§ Task details:
Write the entries out exactly. Any images they hold stay out of the copy.

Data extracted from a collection
┌──
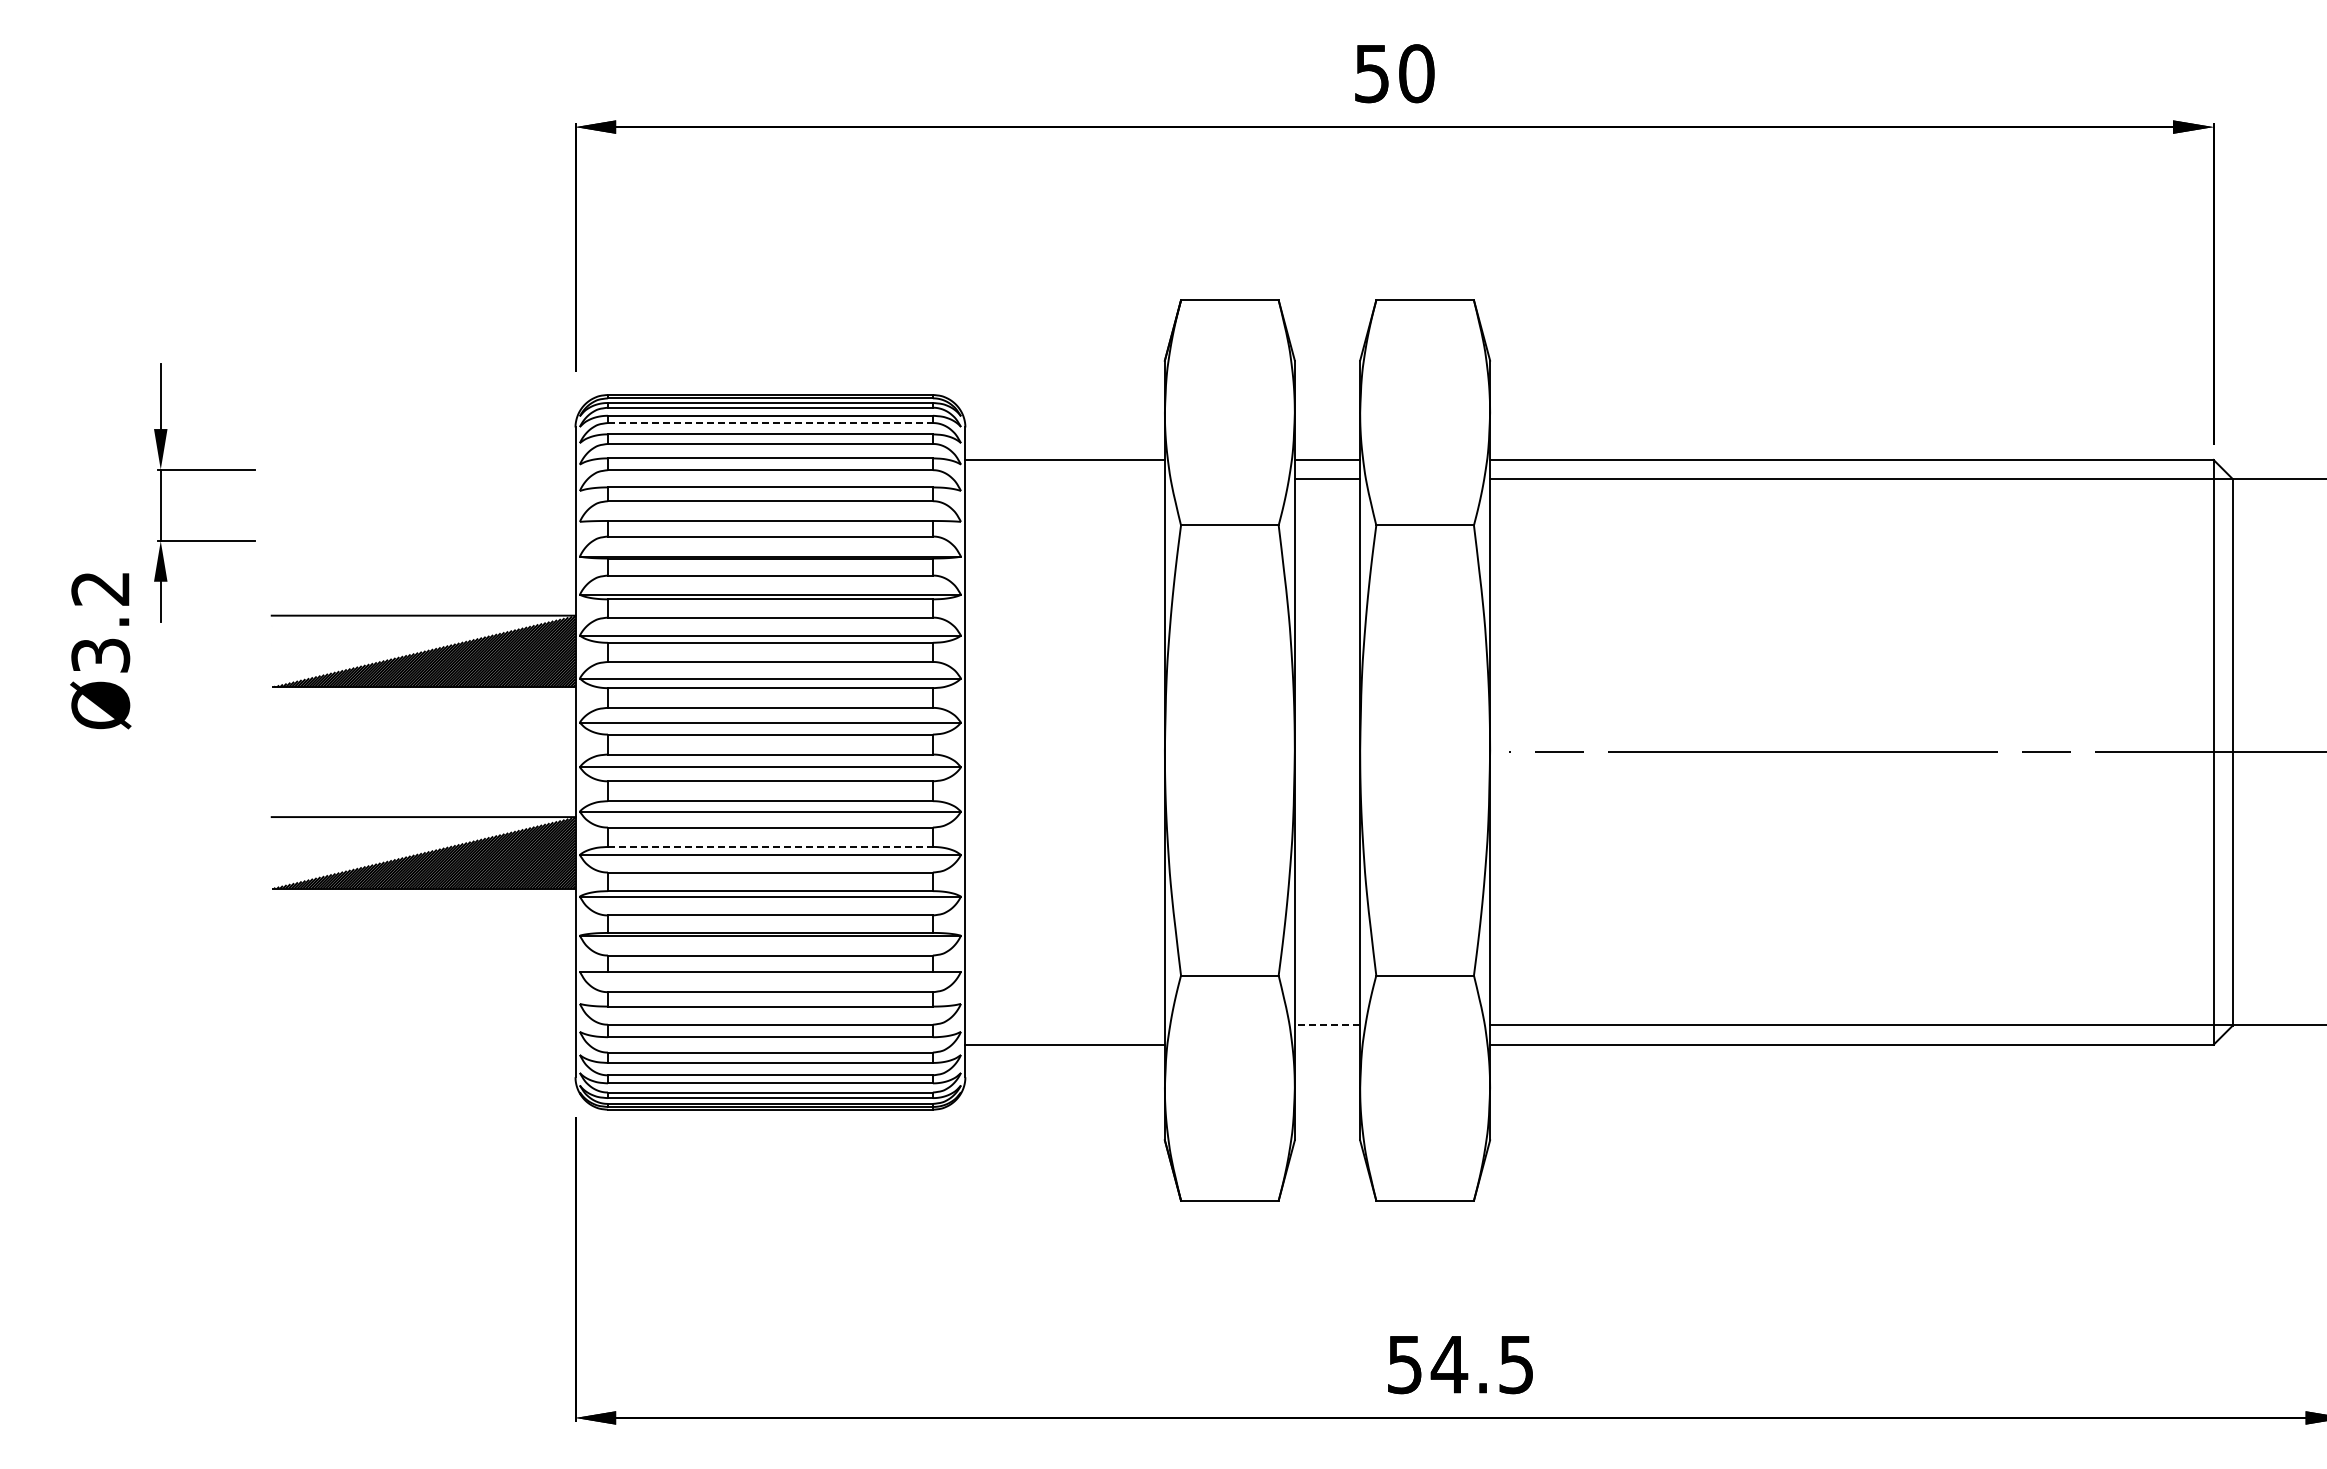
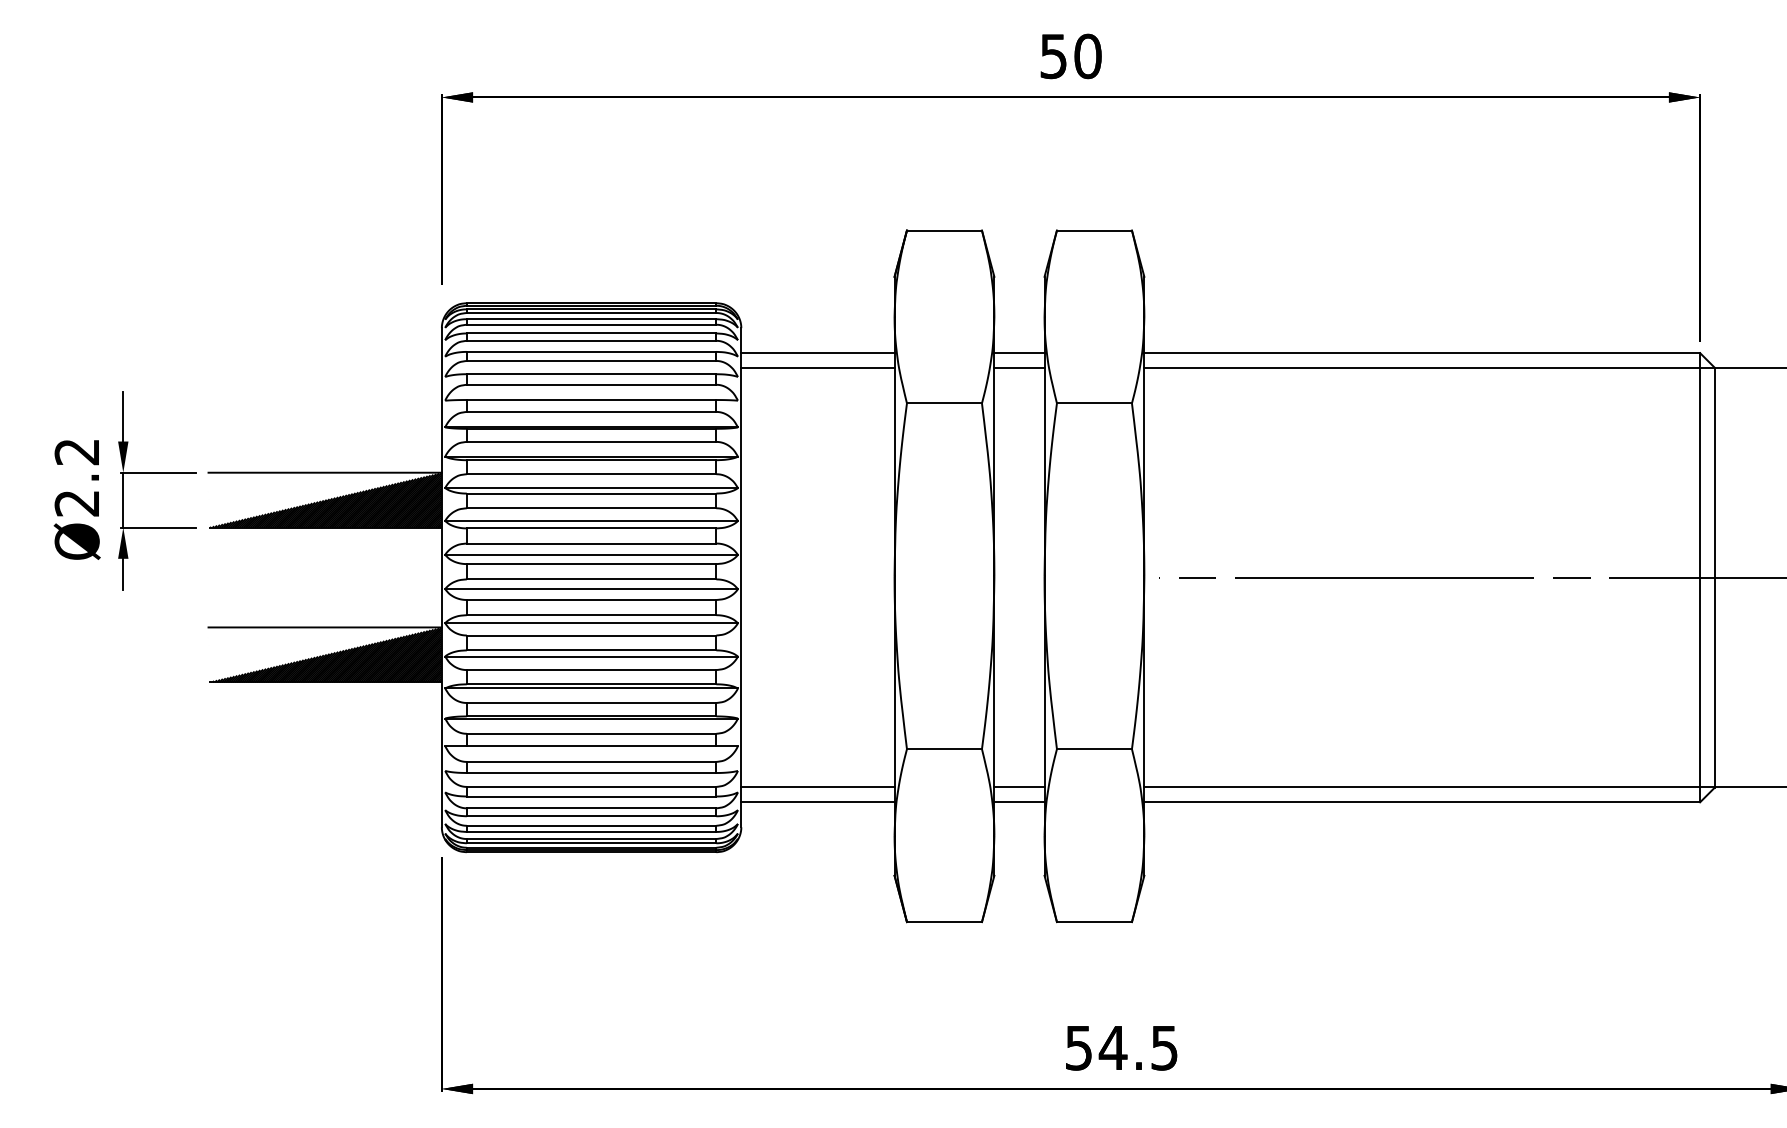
line: (770, 423) -> (591, 325), dashed -> solid
part: (204, 470) -> (156, 473), moved
line: (1064, 479) -> (817, 368), added
text: (100, 655) -> (77, 503), Ø3.2 -> Ø2.2
line: (770, 846) -> (591, 650), dashed -> solid
line: (1064, 1025) -> (817, 787), added
line: (1327, 1025) -> (1019, 787), dashed -> solid
line: (1327, 1044) -> (1019, 802), added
└──
§ Expected answer:
line: (770, 423) -> (591, 325), dashed -> solid
part: (204, 470) -> (156, 473), moved
line: (1064, 479) -> (817, 368), added
text: (100, 655) -> (77, 503), Ø3.2 -> Ø2.2
line: (770, 846) -> (591, 650), dashed -> solid
line: (1064, 1025) -> (817, 787), added
line: (1327, 1025) -> (1019, 787), dashed -> solid
line: (1327, 1044) -> (1019, 802), added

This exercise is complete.